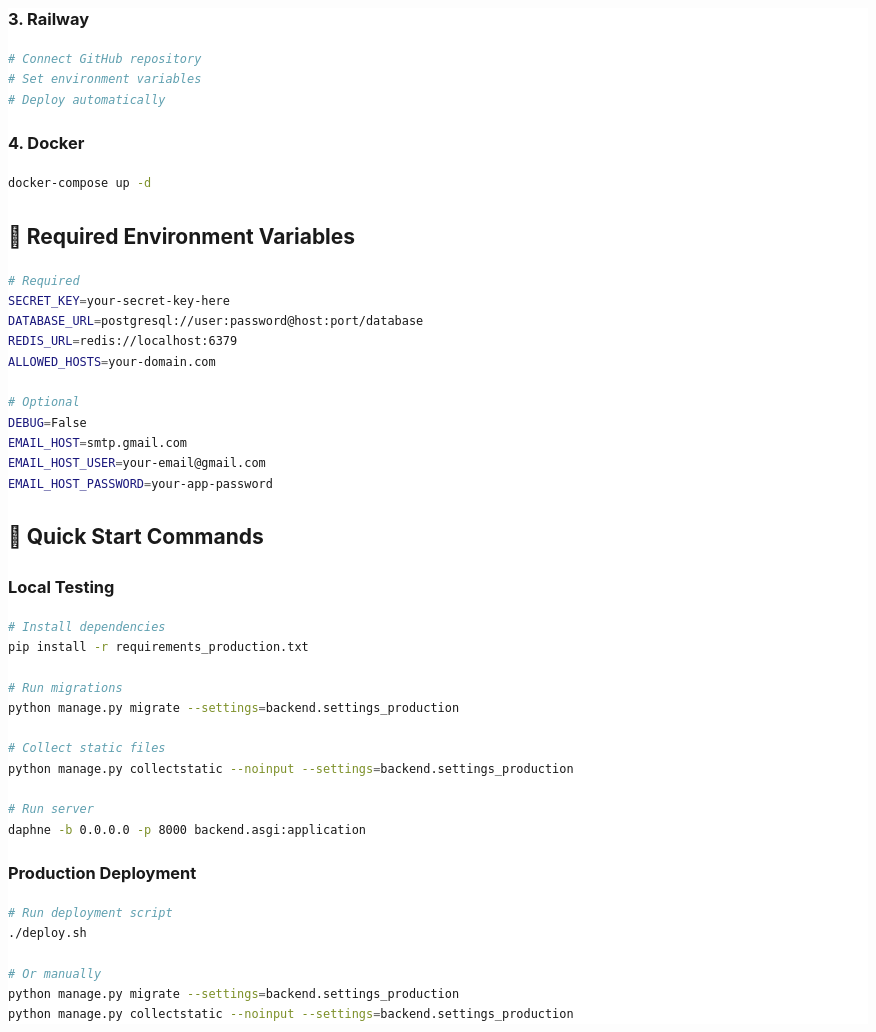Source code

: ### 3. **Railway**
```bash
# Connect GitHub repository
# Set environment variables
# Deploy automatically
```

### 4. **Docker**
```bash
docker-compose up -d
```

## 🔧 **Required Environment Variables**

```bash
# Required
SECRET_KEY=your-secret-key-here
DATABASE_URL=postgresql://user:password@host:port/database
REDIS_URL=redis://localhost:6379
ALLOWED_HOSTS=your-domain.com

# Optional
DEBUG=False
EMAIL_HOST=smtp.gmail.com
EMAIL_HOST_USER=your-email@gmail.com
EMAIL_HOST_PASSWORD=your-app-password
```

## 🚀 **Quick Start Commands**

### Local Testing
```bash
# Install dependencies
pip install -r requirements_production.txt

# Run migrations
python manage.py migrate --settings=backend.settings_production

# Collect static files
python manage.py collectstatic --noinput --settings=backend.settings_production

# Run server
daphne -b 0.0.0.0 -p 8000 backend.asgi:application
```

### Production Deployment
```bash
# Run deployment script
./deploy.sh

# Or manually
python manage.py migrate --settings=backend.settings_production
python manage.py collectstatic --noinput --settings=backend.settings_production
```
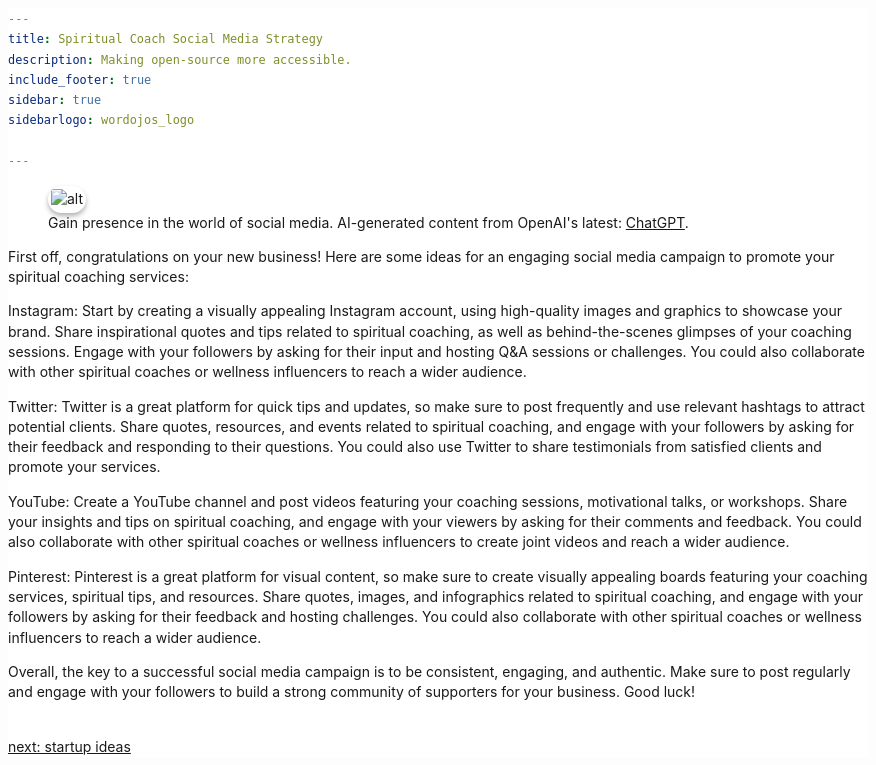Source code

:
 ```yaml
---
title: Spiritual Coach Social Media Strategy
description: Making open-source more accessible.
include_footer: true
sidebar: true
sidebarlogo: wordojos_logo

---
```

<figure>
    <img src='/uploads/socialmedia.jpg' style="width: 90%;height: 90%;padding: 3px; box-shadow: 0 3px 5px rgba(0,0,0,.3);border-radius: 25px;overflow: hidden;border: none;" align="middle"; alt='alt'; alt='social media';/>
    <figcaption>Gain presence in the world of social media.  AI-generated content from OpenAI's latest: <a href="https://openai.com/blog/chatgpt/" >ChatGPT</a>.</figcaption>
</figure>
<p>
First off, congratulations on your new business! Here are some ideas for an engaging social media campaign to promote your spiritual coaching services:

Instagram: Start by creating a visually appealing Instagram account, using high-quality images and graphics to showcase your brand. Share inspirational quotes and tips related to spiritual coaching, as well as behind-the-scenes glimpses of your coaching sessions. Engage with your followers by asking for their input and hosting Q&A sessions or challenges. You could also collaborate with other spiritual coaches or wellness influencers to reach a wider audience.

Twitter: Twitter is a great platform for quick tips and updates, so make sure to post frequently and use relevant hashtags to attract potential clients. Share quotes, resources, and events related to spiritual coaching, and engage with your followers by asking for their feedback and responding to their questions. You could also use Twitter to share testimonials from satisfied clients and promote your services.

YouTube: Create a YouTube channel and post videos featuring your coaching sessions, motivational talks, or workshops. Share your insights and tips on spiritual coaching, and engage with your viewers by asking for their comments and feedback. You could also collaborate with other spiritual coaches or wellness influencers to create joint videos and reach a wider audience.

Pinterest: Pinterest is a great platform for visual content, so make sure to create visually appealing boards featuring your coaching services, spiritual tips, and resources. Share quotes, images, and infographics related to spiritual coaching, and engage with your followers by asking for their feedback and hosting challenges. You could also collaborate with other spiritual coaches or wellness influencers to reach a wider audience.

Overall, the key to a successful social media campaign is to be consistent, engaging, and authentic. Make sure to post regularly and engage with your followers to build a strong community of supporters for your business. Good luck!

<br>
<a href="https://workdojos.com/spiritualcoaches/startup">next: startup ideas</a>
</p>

*WHAT TO PRODUCE*
Search the records for lines holding the word "engaging", then copy each line you find.

*EXERCISE RESULT*
First off, congratulations on your new business! Here are some ideas for an engaging social media campaign to promote your spiritual coaching services:
Overall, the key to a successful social media campaign is to be consistent, engaging, and authentic. Make sure to post regularly and engage with your followers to build a strong community of supporters for your business. Good luck!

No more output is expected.